For your aim to find "genes (biomarkers) unique to each group (group I vs group II)" do you want to find genes which have different response to treatment across group? Or just different baseline (control) expression across group? Or something else?
Hi, thanks for pointing out that there are 6 cell lines, for this analysis I have removed 3 cell lines which are known to be "partial responders" and can affect the analysis (I have corrected the original question).
I would like to find genes for which the change in regulation differs between responders and non-responders (across groups). For instance, genes that are upregulated in one group and donwregulated in another. I would like DEseq2 first to compare treated and untreated samples within cell lines and then compare responders vs non-responders.
It seems to me that it has to be done in a way, which is described in section 3.12.1 Linear combinations of DEseq2 vignette, where it is suggested to add ind.n row to colData, but I am not sure about the right way of doing this.

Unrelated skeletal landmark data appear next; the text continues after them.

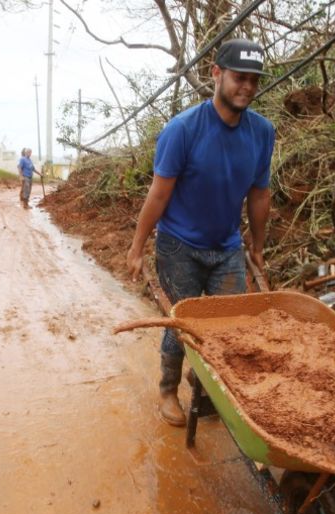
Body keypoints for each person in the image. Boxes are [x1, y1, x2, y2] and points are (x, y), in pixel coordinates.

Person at [124, 39, 274, 427]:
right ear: (216, 74)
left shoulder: (261, 133)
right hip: (179, 246)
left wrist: (257, 247)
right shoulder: (183, 130)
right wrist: (138, 246)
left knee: (228, 328)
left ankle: (204, 383)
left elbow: (259, 195)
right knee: (184, 324)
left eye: (254, 80)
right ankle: (168, 389)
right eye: (240, 77)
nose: (247, 87)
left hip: (226, 246)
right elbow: (159, 194)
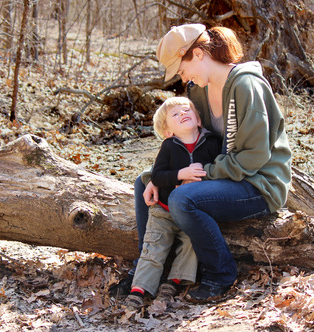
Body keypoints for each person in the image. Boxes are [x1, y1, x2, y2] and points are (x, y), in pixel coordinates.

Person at [111, 23, 292, 304]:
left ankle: (220, 274)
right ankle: (147, 268)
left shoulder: (247, 85)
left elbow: (254, 157)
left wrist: (206, 173)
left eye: (181, 69)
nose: (183, 78)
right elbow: (196, 145)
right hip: (225, 174)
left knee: (183, 199)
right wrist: (159, 176)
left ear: (197, 54)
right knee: (143, 183)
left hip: (258, 183)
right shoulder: (198, 90)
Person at [124, 96, 222, 309]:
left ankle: (173, 282)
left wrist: (197, 178)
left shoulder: (212, 143)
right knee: (154, 246)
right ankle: (139, 289)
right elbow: (157, 177)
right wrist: (181, 174)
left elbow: (220, 169)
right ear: (168, 131)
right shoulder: (169, 146)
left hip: (193, 211)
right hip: (164, 211)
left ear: (198, 120)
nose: (183, 114)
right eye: (175, 115)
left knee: (191, 246)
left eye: (187, 110)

It just takes a little management, because the interaction term between group (responders) and cell.line produces some columns which are all zero and must be removed manually.
You should add a new column cell.line.nested to colData which has levels A,B,C,D for responders and levels A,B for non-responders. Now create a matrix with:
mm <- model.matrix(~ group + group:cell.line.nested + group:treatment, colData(dds))
Then go in and remove the columns with all zeros (see vignette section "Levels without samples" immediately following the linear combinations section).
You will then provide this modified model matrix to the 'full' argument:
You should be able to test the individual treatment effects in responders and non-responders using the 'name' argument, and you can contrast them using the list-style of the 'contrast' argument. And this controls for cell line effects, so you are comparing the treatment effects within cell lines.
HI Michael, I'm working with a similar design where I have a model with 3 factors, two fixed factors, SEX (M, F) and DIET (Low and high). Then the random factor that is Strain 1, 2, 3.
I'm using DESeq2_1.12.4
> as.data.frame(colData(dds))
sex diet strain name sizeFactor replaceable
C2 male H 2 M3HPS 0.6105888 FALSE
C3 male H 3 M6HPS 1.0305482 FALSE
C4 female H 1 F2HPS 1.2311071 FALSE
C5 female H 2 F3HPS 0.5622835 FALSE
C6 female H 3 F6HPS 1.1050964 FALSE
C7 male L 1 M2LPS 1.2206942 TRUE
C8 male L 3 M6LPS 1.3228398 TRUE
C9 male L 2 M3LPS 0.6330985 TRUE
C10 female L 1 F2LPS 1.3312426 TRUE
C11 female L 2 F3LPS 1.2465671 TRUE
C12 female L 3 F6LPS 1.8290932 TRUE
Maria_2HM male H 1 M2HPS_b 0.7746767 FALSE
Maria_2LM male L 1 M2LPS_b 0.9076435 TRUE
I'm most interested in the effect of diet, so use LRT to analyze the effect diet, full = ~ sex + strain + diet , reduced = ~ sex + strain. However analyzing each factor I know there is a difference among the strains and between sexes. The difference among the strains will allow me to generalize the effect of the diets to the population.
I have also evaluated the effect of diet*strain
full = ~ sex + strain + diet + diet*strain , reduced = ~ sex + strain + diet
my references are: Female, High diet, strain 1
here I get the following
[1,] "Intercept"
[2,] "sex_male_vs_female"
[3,] "strain_2_vs_1"
[4,] "strain_3_vs_1"
[5,] "diet_L_vs_H"
[6,] "strain2.dietL"
[7,] "strain3.dietL"
How could I get the effect of diet within strain. The effect of low diet vs high diet in strain 1? Low diet vs high diet in strain 2?Low diet vs high diet in strain 3? . I would like to see the effect of the diet in females vs males. Any help will be more than appreciated.
hi,
I'd recommend you speak with a local statistician to discuss the interpretation of coefficients and how to pull out your comparisons of interest. There are many possible designs to use here, and the modeling choices are up to really.